▶ PROBLEM TO SOLVE
In the article on France's parliamentary run-off election, how many seats are needed for an outright majority in the National Assembly?

▶ PROVIDED PASSAGE
↓

Voter turnout in France's parliamentary run-off election on Sunday saw a significant increase compared to 2022, potentially positioning the far-right National Rally (RN) as the leading force. Despite expectations that the RN will secure the most seats in the National Assembly, recent polls suggest it might not achieve an absolute majority. A hung parliament could significantly undermine President Emmanuel Macron's authority and lead to prolonged instability and policy gridlock in the eurozone's second-largest economy. Should the nationalist, eurosceptic RN gain a majority, it would mark France's first far-right government since World War Two and could send shockwaves through the European Union as populist parties gain traction across the continent.

Turnout reached 26.3 percent by midday, up from 18.99 percent in the second round of voting in 2022, according to the interior ministry, reflecting intense public interest in an election that has highlighted polarized views in France. This was the highest midday turnout since 1981, according to pollsters Harris Interactive and Ipsos. Voting concludes at 6pm in towns and small cities and 8pm in larger cities, with initial projections based on early counts from a sample of voting stations expected at 8pm.

The country is facing three radically opposed views of society, according to Olivier Grisal, a retiree, as he headed to his polling station in Conflans Sainte-Honorine, west of Paris, with his wife. Opinion polls predict that Marine Le Pen's RN will dominate the National Assembly as voters express dissatisfaction with Macron over a cost of living crisis and his perceived detachment from the public's hardships. However, the RN is expected to fall short of the 289 seats needed to secure an outright majority for Le Pen's protégé, Jordan Bardella.

The far right's projected margin of victory has narrowed since Macron's centrist Together alliance and the left-wing New Popular Front (NPF) withdrew candidates from three-way races in the second round to consolidate the anti-RN vote. Political violence escalated during the three-week campaign, with over 50 physical assaults on candidates and campaigners recorded. Some luxury boutiques along the Champs Elysees, including Louis Vuitton, fortified their windows, and 30,000 police were deployed amid fears of violent protests if the far-right wins.

↑

▶ LISTED RECORDS
↓

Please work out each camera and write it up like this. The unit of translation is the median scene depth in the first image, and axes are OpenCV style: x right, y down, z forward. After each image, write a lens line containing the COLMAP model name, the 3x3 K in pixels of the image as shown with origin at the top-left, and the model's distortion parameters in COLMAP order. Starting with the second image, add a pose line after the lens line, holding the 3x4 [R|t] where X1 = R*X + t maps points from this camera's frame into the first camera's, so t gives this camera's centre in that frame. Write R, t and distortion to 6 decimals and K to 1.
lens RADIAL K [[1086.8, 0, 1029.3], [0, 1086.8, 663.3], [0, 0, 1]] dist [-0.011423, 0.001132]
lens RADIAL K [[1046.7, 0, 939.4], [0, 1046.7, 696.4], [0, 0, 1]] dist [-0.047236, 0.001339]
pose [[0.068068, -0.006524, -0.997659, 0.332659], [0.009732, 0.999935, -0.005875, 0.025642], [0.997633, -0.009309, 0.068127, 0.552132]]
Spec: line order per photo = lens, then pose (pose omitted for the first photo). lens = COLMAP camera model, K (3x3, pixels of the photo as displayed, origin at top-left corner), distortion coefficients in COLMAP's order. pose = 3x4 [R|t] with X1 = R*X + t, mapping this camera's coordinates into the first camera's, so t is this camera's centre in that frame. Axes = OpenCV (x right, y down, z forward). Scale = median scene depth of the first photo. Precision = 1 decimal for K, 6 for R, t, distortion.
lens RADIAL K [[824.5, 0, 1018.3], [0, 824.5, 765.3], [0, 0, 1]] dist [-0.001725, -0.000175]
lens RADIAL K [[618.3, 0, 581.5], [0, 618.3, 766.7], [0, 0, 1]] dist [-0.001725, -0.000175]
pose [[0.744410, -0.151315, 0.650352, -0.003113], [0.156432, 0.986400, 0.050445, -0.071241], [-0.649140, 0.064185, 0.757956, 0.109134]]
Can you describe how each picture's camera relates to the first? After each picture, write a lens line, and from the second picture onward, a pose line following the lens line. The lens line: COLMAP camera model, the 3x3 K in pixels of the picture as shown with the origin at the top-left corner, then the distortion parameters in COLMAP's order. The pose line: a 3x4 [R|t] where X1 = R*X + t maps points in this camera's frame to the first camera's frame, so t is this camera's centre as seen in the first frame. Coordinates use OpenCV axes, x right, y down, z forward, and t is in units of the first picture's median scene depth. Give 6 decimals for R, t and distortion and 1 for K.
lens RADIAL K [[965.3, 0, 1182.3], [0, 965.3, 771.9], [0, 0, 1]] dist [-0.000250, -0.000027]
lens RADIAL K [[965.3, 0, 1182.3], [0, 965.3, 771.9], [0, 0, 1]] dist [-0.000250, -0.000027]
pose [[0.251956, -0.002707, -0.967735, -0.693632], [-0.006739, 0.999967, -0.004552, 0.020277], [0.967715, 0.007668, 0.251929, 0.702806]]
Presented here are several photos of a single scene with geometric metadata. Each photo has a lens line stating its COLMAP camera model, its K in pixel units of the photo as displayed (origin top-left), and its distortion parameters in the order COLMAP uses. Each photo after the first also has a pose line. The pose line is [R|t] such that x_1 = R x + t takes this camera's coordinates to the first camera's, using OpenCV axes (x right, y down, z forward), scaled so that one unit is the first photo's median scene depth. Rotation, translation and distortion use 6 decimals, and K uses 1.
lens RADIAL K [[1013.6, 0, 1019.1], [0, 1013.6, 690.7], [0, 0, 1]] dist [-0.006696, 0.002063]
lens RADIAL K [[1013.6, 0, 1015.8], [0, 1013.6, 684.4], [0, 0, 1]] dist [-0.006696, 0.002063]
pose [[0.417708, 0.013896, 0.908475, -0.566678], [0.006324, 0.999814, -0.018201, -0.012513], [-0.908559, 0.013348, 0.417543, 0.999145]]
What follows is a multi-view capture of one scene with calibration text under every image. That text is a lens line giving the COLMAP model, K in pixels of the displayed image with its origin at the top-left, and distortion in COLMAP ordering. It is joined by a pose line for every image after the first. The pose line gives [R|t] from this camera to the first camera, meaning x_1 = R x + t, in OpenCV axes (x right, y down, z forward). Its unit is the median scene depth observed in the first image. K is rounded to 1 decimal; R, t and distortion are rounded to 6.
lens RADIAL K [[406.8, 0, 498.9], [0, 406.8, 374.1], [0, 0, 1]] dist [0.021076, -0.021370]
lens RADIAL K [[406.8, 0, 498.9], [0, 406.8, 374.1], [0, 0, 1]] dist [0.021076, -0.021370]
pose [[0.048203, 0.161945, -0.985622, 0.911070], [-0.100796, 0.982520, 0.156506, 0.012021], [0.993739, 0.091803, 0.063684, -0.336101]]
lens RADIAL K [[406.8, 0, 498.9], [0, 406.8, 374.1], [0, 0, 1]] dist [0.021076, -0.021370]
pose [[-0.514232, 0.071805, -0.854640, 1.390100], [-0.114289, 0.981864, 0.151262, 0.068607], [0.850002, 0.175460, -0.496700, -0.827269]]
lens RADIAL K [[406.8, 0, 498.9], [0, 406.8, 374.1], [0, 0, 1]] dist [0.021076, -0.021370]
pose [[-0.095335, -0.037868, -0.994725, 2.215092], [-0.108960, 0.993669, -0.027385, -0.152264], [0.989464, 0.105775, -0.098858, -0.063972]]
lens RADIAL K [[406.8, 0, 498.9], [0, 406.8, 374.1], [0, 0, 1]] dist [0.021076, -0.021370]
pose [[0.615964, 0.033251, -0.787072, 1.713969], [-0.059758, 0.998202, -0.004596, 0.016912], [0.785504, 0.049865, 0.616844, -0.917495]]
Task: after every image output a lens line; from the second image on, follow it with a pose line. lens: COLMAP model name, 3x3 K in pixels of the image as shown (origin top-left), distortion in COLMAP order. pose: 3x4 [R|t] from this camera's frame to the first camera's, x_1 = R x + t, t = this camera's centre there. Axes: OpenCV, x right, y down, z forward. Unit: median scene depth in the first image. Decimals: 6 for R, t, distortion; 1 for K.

↑

▶ REPLY TO THE TASK
289 seats.